Ownership of the data library is undefined. In the current workflow an application can load a set of libraries, import it into a document. It can then load another set of libraries for another document. Though this is flexible I'm not sure how practical this workflow is. By requiring an API that ensures the datalibrary is set once, will help setting a clear state. Is there a clear use-case where applications might want to dynamically set datalibrary between document loads? I thought about the option to pass around the datalibrary but then it would be up to the application to keep track of them.
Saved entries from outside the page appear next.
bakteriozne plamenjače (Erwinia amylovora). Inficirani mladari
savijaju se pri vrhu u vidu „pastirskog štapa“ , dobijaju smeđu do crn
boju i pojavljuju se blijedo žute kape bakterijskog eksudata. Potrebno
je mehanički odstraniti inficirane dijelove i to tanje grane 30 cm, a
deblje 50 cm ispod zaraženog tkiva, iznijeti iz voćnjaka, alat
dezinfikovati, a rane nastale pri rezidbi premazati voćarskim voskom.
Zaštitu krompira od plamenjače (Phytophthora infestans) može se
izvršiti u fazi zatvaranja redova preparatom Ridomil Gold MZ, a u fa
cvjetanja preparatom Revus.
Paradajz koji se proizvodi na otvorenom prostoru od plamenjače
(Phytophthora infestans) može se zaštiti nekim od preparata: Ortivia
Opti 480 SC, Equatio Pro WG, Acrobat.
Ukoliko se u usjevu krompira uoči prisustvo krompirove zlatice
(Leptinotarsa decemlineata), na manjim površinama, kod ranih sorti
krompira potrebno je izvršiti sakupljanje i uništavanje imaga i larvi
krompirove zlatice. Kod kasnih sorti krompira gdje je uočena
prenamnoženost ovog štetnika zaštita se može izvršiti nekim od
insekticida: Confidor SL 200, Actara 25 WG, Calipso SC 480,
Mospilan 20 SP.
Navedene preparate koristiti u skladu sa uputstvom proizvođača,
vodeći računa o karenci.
But I guess my key question here is do we foresee a use-case where there are multiple instances dataLibraries?
The latest functionality that @ashwinbhat has added in #2054 should address this performance issue, so I'm closing out this original report.
Thanks for all of your excellent work on this, Ashwin!
We notice scalability issues with scenes containing 500+ MaterialX documents. MaterialX load, validation and code generation takes longer than expected. Current bottleneck seems to be in Document::importLibary which is required for every mtlx file load.